One common refrain on the right and the center-left alike: Since the rich can’t foot the bill alone, are middle- and working-class supporters of a more socialized health care system really ready to pay as much for it as people do in some of the high-tax nations that have one?
The problem is, we already do, and we often pay more.
It’s true that by conventional measures, taxes on workers’ wages in the United States are comparatively very low and even very progressive, affecting the lowest-earning workers the least and taxing those who can afford it more.
But these measures obscure an important fact of American life: Unlike workers in many other countries, the vast majority of American employees have private health insurance premiums deducted from their paychecks. If we reimagine these premiums as taxes, we’d realize that Americans pay some of the highest and least progressive labor taxes in the developed world.
By combining data from the O.E.C.D. Taxing Wages model with data from the Medical Expenditure Panel Survey, we can see what percentage of each worker’s compensation — a figure that includes cash wages as well as the taxes and benefits employers pay on behalf of their employees — goes toward taxes and health care, and how progressive these payments really are. What this data shows is that lower-income workers, higher-income workers, single workers, and married workers with children all contribute around 40 percent of their pay toward taxes and health premiums. And when those health care costs are taken into account, the less well off no longer pay less than high-earners, as they do in taxes alone.
For instance, according to this analysis, when an American family earns around $43,000, half of the average compensation when including cash wages plus employer payroll tax and premium contributions, 37 percent of that ends up going to taxes and health care premiums. In high-tax Finland, the same type of family pays 23 percent of their compensation in labor taxes, which includes taxes they pay to support universal health care. In France, it’s 2 percent. In the United Kingdom and Canada, it is less than 0 percent after government benefits.

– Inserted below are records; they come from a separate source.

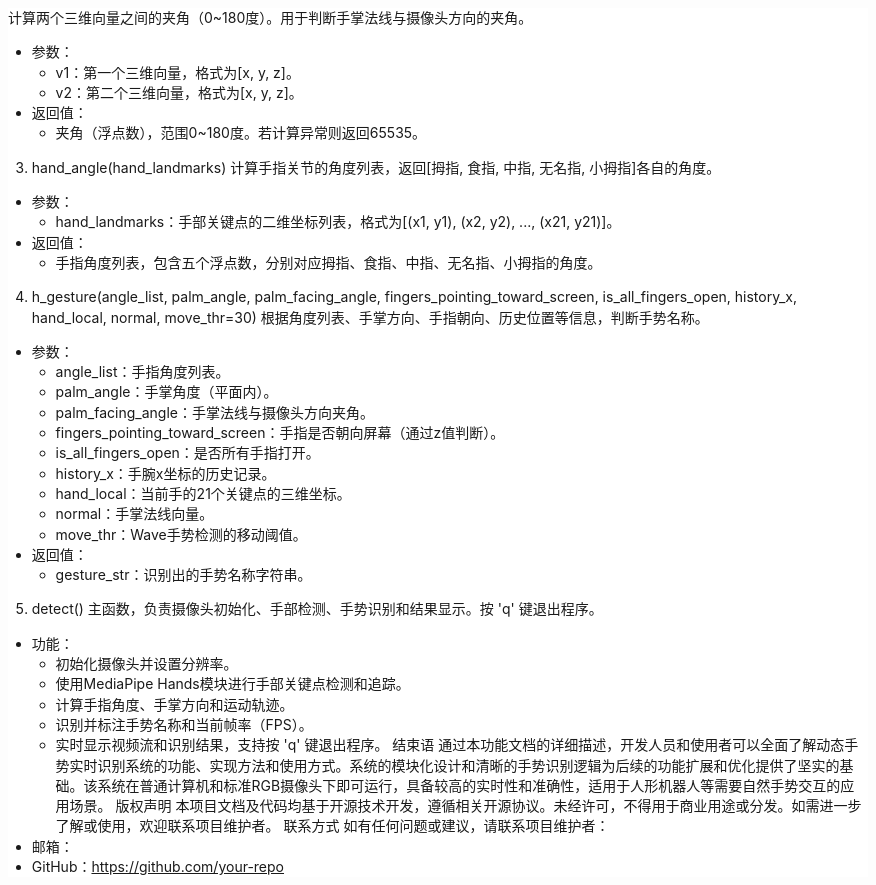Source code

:计算两个三维向量之间的夹角（0~180度）。用于判断手掌法线与摄像头方向的夹角。
- 参数：
  - v1：第一个三维向量，格式为[x, y, z]。
  - v2：第二个三维向量，格式为[x, y, z]。
- 返回值：
  - 夹角（浮点数），范围0~180度。若计算异常则返回65535。
3. hand_angle(hand_landmarks)
计算手指关节的角度列表，返回[拇指, 食指, 中指, 无名指, 小拇指]各自的角度。
- 参数：
  - hand_landmarks：手部关键点的二维坐标列表，格式为[(x1, y1), (x2, y2), ..., (x21, y21)]。
- 返回值：
  - 手指角度列表，包含五个浮点数，分别对应拇指、食指、中指、无名指、小拇指的角度。
4. h_gesture(angle_list, palm_angle, palm_facing_angle, fingers_pointing_toward_screen, is_all_fingers_open, history_x, hand_local, normal, move_thr=30)
根据角度列表、手掌方向、手指朝向、历史位置等信息，判断手势名称。
- 参数：
  - angle_list：手指角度列表。
  - palm_angle：手掌角度（平面内）。
  - palm_facing_angle：手掌法线与摄像头方向夹角。
  - fingers_pointing_toward_screen：手指是否朝向屏幕（通过z值判断）。
  - is_all_fingers_open：是否所有手指打开。
  - history_x：手腕x坐标的历史记录。
  - hand_local：当前手的21个关键点的三维坐标。
  - normal：手掌法线向量。
  - move_thr：Wave手势检测的移动阈值。
- 返回值：
  - gesture_str：识别出的手势名称字符串。
5. detect()
主函数，负责摄像头初始化、手部检测、手势识别和结果显示。按 'q' 键退出程序。
- 功能：
  - 初始化摄像头并设置分辨率。
  - 使用MediaPipe Hands模块进行手部关键点检测和追踪。
  - 计算手指角度、手掌方向和运动轨迹。
  - 识别并标注手势名称和当前帧率（FPS）。
  - 实时显示视频流和识别结果，支持按 'q' 键退出程序。
结束语
通过本功能文档的详细描述，开发人员和使用者可以全面了解动态手势实时识别系统的功能、实现方法和使用方式。系统的模块化设计和清晰的手势识别逻辑为后续的功能扩展和优化提供了坚实的基础。该系统在普通计算机和标准RGB摄像头下即可运行，具备较高的实时性和准确性，适用于人形机器人等需要自然手势交互的应用场景。
版权声明
本项目文档及代码均基于开源技术开发，遵循相关开源协议。未经许可，不得用于商业用途或分发。如需进一步了解或使用，欢迎联系项目维护者。
联系方式
如有任何问题或建议，请联系项目维护者：
- 邮箱：
- GitHub：https://github.com/your-repo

Moving from our system to a European-style system would make our overall system of taxes and health insurance payments much more progressive for the majority of Americans, because the elimination of private health premiums would more than offset the rise in formal taxes for all but the wealthy.
If we don’t move toward a European-style health program, we’ll remain stuck in a system where Americans, regardless of their incomes, pay ever larger amounts out of their paychecks to fund health care. The fact that we don’t call these payments “taxes” doesn’t change that fact, so it shouldn’t blind us to the best solutions.